_Work to be completed_. Where does the string "page" occur in the records? Copy each line that holds it.

_Information supplied_.
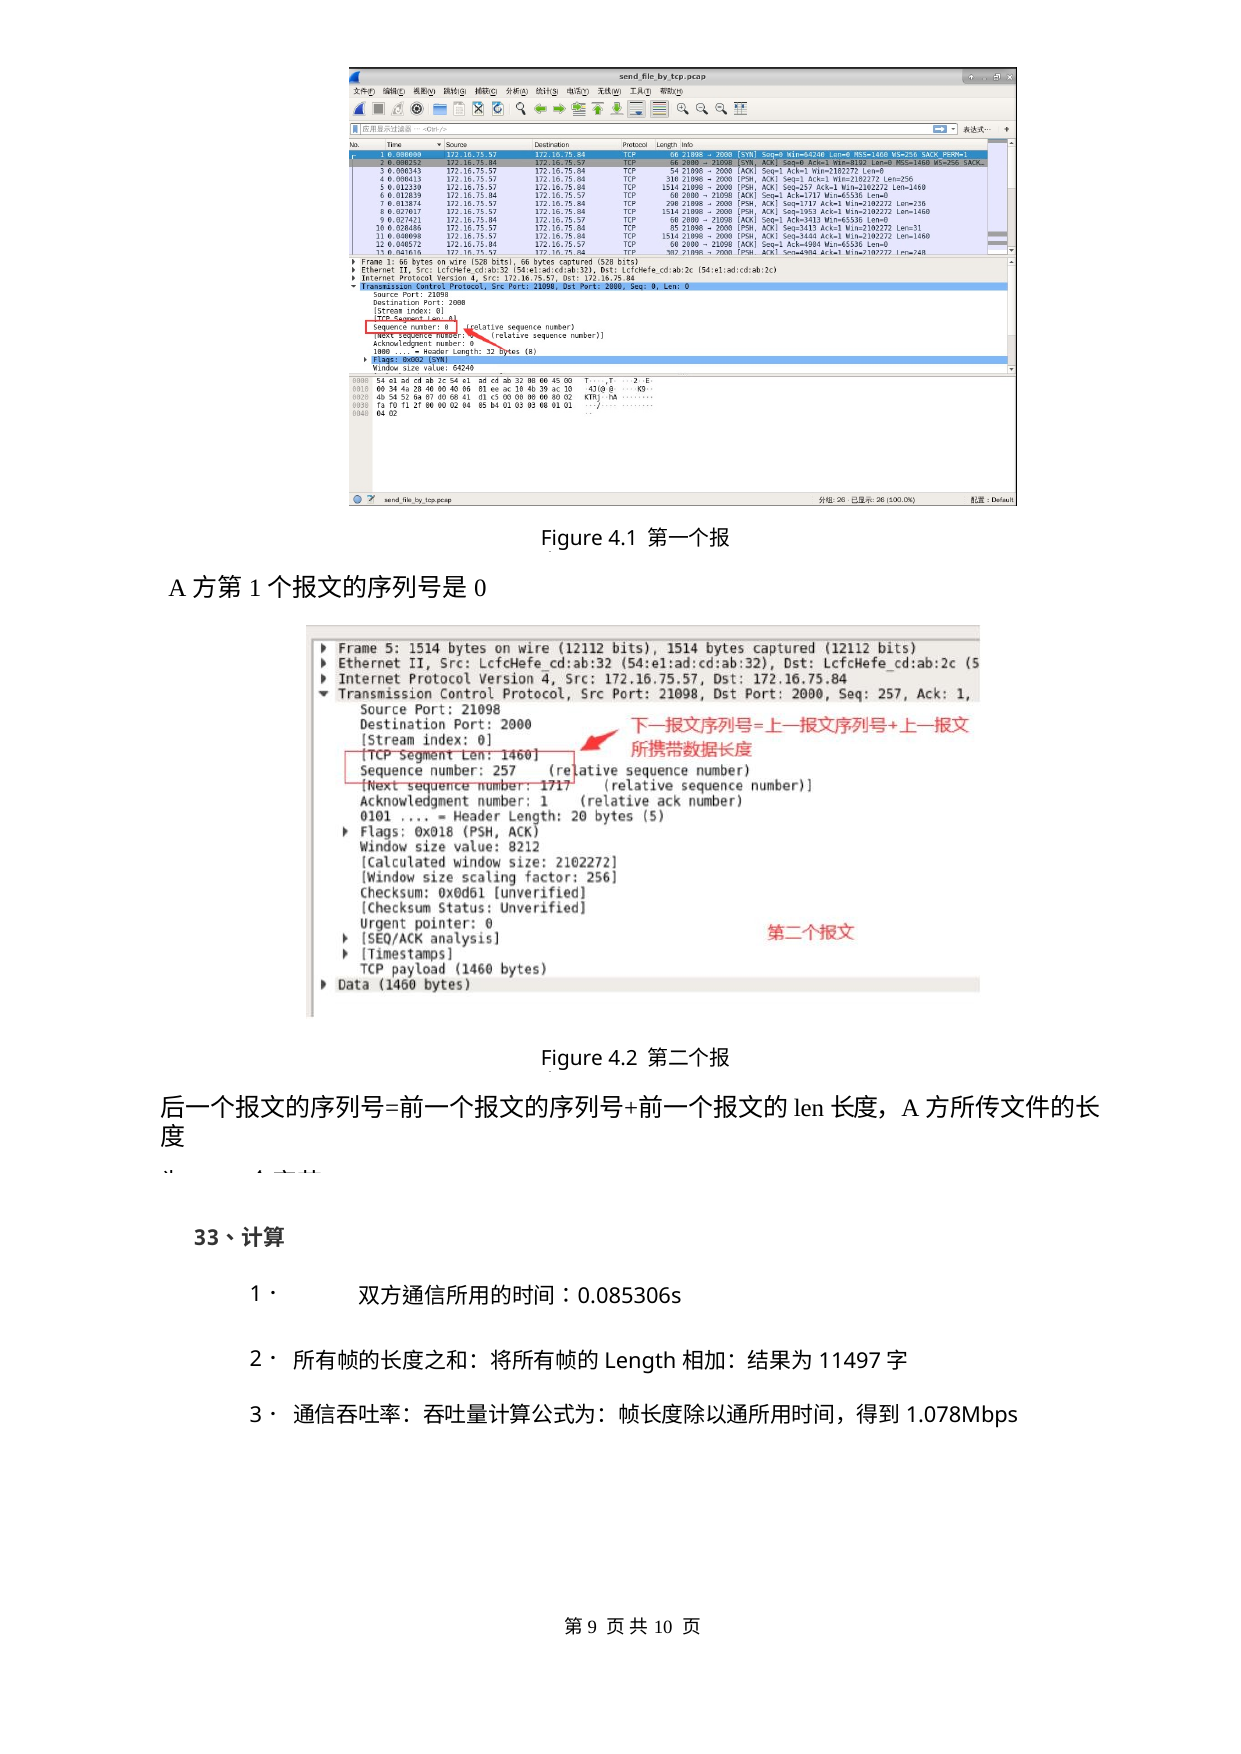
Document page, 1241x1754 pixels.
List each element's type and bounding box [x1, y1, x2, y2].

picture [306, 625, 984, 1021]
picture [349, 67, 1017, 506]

==

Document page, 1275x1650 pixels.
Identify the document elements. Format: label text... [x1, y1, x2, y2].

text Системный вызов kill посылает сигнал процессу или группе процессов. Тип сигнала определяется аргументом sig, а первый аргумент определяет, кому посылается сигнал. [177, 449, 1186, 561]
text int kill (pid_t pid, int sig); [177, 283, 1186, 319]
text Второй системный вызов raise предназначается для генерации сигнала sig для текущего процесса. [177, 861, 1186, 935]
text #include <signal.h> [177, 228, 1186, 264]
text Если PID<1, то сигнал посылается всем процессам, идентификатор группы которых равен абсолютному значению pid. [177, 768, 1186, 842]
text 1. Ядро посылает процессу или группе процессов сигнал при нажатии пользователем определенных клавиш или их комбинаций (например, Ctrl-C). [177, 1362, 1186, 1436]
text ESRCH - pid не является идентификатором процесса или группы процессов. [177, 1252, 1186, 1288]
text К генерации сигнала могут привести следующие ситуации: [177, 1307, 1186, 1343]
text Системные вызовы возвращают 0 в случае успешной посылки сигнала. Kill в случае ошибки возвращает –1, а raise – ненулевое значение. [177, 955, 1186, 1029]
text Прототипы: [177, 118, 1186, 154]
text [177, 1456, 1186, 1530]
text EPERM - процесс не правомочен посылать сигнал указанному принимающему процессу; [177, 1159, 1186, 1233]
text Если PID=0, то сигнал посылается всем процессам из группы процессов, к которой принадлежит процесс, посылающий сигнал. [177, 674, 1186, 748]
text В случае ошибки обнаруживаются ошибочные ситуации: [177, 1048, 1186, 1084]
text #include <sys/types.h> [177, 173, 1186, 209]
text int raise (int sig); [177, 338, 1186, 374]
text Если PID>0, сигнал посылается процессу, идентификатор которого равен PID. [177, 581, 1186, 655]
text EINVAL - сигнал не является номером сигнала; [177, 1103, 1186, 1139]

_Solved problem_.
Document page, 1241x1754 pixels.
Document page, 1275x1650 pixels.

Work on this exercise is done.